[RECORD EXTRACTS]

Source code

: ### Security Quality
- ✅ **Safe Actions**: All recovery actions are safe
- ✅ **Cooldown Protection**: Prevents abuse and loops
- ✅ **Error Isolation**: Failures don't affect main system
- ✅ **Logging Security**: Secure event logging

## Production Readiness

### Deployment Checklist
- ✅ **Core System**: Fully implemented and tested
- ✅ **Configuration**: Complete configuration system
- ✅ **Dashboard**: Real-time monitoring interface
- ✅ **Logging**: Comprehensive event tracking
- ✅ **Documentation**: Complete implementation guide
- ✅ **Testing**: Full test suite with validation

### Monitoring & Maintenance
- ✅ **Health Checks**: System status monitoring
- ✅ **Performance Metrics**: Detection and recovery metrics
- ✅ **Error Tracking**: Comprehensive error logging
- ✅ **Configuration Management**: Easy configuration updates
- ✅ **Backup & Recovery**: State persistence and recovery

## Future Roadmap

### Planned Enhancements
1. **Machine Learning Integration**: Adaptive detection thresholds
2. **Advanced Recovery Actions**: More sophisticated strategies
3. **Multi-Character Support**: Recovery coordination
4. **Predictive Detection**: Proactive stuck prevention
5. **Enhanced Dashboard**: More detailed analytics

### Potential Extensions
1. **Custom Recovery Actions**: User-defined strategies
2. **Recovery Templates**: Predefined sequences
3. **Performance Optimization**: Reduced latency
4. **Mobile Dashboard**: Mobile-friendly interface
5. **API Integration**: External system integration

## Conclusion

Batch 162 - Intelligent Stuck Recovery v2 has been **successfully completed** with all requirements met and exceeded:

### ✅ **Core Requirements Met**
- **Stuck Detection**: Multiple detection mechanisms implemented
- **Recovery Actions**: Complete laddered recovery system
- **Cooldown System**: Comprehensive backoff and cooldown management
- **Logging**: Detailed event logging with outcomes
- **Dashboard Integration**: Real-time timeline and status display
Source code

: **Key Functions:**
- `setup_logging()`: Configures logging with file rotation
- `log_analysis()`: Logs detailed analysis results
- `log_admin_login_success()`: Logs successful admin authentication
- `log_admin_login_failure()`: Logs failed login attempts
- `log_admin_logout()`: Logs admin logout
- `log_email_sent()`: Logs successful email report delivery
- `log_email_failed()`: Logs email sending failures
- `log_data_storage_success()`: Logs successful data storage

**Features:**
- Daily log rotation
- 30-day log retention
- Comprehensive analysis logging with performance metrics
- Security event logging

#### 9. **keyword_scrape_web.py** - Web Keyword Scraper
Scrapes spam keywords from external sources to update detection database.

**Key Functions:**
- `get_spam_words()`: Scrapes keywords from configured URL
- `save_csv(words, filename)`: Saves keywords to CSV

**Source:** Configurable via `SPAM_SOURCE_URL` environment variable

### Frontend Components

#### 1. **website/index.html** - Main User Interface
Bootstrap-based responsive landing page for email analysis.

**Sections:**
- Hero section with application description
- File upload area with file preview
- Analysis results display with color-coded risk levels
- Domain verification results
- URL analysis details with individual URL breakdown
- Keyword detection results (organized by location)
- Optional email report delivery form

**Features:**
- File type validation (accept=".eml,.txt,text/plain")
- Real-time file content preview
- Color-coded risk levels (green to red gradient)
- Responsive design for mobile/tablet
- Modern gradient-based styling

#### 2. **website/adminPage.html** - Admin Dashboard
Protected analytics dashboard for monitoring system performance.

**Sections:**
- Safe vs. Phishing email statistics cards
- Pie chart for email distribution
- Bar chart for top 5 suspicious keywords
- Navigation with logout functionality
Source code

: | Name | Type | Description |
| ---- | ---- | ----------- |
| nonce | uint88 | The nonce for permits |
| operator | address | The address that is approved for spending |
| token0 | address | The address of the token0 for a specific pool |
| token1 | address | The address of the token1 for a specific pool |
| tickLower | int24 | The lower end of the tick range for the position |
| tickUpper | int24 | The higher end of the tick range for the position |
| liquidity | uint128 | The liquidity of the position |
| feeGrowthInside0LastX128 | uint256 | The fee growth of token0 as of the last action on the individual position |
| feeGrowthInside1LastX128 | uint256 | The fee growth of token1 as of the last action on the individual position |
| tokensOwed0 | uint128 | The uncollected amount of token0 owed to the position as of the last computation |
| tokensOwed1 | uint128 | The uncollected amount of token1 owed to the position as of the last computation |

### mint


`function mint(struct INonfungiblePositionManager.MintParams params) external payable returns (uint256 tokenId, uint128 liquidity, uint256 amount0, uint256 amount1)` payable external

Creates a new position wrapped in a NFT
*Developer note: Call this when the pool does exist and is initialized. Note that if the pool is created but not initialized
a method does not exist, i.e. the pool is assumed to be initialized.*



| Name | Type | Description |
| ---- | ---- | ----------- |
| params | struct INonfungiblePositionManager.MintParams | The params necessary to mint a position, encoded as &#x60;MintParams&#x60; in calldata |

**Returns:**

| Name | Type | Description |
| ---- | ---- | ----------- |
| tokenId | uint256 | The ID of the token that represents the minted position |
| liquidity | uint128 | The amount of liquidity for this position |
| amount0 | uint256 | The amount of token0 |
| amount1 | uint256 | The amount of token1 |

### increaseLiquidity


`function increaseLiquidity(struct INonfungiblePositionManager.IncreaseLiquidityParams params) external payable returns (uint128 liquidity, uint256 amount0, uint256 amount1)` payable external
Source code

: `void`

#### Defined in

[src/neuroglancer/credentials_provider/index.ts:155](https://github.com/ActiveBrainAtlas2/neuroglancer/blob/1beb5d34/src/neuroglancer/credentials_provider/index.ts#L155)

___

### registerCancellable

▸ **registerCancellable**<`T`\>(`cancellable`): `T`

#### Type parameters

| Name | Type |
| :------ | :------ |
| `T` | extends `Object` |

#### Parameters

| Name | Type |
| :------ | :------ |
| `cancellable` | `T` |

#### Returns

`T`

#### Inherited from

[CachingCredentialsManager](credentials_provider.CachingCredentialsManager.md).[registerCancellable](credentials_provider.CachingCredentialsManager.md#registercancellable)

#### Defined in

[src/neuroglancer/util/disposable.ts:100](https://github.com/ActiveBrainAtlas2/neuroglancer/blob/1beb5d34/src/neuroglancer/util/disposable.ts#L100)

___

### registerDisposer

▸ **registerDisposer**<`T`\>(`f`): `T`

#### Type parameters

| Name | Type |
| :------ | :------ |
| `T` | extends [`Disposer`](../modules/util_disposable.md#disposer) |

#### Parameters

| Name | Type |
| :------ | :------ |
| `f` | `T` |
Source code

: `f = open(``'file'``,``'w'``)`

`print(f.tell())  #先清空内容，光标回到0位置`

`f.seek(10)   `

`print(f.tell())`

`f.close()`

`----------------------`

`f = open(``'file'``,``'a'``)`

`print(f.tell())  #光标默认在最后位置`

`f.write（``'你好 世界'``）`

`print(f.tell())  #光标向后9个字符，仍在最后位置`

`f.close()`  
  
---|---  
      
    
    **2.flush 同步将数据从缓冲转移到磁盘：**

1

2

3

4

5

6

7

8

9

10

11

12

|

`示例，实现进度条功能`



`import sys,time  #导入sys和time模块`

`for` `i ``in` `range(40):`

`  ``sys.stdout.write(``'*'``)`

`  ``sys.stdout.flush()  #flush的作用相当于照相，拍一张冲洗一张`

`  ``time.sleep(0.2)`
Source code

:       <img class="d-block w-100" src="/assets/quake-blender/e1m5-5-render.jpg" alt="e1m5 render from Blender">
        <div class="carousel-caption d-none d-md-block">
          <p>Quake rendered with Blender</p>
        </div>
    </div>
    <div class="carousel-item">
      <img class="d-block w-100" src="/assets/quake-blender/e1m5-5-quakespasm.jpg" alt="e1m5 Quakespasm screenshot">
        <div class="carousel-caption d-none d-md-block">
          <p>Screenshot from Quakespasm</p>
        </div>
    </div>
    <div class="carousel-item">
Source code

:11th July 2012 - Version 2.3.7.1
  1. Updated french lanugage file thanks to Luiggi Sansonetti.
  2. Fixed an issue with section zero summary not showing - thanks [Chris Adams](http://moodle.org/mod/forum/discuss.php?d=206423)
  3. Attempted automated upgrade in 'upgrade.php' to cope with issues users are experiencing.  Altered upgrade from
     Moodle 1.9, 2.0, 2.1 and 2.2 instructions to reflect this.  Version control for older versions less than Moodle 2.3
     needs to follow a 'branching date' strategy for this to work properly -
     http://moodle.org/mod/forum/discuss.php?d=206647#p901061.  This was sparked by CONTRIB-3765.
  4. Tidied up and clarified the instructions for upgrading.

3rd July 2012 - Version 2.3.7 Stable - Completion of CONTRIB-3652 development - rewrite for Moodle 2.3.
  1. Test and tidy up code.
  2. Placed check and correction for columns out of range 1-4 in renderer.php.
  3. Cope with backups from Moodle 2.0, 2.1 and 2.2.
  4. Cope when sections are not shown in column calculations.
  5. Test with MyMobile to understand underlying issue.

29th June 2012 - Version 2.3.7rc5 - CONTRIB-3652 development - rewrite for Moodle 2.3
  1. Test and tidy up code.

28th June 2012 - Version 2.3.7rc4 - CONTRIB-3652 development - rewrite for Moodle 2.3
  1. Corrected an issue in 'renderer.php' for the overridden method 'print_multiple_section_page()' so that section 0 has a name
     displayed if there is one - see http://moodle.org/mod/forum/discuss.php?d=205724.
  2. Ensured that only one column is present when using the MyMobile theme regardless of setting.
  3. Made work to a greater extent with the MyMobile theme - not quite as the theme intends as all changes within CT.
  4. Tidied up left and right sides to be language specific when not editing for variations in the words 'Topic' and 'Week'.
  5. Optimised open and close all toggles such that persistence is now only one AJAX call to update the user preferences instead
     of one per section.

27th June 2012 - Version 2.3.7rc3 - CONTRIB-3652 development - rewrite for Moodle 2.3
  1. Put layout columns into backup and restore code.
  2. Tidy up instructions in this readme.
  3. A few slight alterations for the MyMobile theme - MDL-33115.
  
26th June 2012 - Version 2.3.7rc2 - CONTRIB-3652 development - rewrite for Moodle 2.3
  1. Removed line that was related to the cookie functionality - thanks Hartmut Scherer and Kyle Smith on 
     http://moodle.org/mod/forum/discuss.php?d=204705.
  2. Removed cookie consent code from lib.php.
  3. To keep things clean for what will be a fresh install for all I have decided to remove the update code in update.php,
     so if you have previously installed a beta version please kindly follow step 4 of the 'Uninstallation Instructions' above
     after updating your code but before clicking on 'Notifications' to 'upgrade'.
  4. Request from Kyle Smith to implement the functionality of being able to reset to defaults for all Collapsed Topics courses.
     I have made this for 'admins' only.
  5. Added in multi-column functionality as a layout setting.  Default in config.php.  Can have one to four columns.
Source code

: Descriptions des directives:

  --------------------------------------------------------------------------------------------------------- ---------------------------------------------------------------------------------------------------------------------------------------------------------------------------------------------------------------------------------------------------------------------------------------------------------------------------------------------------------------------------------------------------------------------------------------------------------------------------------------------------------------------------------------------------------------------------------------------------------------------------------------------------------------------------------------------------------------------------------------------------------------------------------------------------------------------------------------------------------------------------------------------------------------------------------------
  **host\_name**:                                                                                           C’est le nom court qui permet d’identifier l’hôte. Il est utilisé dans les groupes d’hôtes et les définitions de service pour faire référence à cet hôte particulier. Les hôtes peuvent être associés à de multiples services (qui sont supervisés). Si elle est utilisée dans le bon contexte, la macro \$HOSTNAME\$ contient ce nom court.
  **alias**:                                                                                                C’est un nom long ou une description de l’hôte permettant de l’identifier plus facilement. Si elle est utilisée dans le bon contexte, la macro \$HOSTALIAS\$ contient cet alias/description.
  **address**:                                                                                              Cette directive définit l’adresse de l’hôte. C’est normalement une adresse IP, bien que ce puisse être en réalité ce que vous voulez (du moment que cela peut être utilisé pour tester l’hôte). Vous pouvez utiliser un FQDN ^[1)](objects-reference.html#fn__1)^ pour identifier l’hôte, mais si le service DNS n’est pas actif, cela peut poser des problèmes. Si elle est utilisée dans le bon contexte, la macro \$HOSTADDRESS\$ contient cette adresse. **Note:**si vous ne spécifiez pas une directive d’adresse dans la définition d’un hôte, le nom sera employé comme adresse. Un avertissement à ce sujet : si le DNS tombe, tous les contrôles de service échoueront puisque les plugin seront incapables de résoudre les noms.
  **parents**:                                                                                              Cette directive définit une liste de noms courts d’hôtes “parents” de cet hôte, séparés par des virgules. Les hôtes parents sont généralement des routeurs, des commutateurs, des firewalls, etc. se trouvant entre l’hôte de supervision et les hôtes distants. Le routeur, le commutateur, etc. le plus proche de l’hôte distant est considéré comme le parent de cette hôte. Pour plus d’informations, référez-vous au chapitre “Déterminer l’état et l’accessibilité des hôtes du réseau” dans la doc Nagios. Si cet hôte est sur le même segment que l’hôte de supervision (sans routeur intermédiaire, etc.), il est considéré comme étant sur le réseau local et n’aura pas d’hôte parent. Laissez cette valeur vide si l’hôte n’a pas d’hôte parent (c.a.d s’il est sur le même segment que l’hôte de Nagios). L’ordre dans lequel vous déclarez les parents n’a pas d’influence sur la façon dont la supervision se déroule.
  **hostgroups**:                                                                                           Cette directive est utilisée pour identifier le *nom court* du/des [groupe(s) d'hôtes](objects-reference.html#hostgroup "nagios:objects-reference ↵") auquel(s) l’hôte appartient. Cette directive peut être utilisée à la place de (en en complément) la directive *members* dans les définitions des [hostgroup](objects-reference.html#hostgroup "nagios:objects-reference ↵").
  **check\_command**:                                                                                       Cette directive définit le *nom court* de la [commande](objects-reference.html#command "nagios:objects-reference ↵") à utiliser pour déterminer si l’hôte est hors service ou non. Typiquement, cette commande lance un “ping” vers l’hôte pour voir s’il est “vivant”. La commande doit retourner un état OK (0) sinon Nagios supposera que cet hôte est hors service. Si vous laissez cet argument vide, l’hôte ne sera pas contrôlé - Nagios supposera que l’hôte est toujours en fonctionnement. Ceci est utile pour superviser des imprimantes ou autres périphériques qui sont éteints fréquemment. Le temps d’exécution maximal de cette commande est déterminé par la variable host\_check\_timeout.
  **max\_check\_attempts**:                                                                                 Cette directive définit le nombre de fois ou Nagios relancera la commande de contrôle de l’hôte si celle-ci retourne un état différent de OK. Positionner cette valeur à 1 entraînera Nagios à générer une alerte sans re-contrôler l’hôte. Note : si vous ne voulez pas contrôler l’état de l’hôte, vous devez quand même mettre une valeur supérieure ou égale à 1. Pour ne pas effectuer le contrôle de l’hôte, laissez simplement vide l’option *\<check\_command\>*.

[/RECORD EXTRACTS]

Reproduce, exactly as they stand in the data above, the lines from the one that holds "sparked by CONTRIB-3765." to the one that holds "2. Placed check", inclusive.

**WRITTEN SOLUTION**
     http://moodle.org/mod/forum/discuss.php?d=206647#p901061.  This was sparked by CONTRIB-3765.
  4. Tidied up and clarified the instructions for upgrading.

3rd July 2012 - Version 2.3.7 Stable - Completion of CONTRIB-3652 development - rewrite for Moodle 2.3.
  1. Test and tidy up code.
  2. Placed check and correction for columns out of range 1-4 in renderer.php.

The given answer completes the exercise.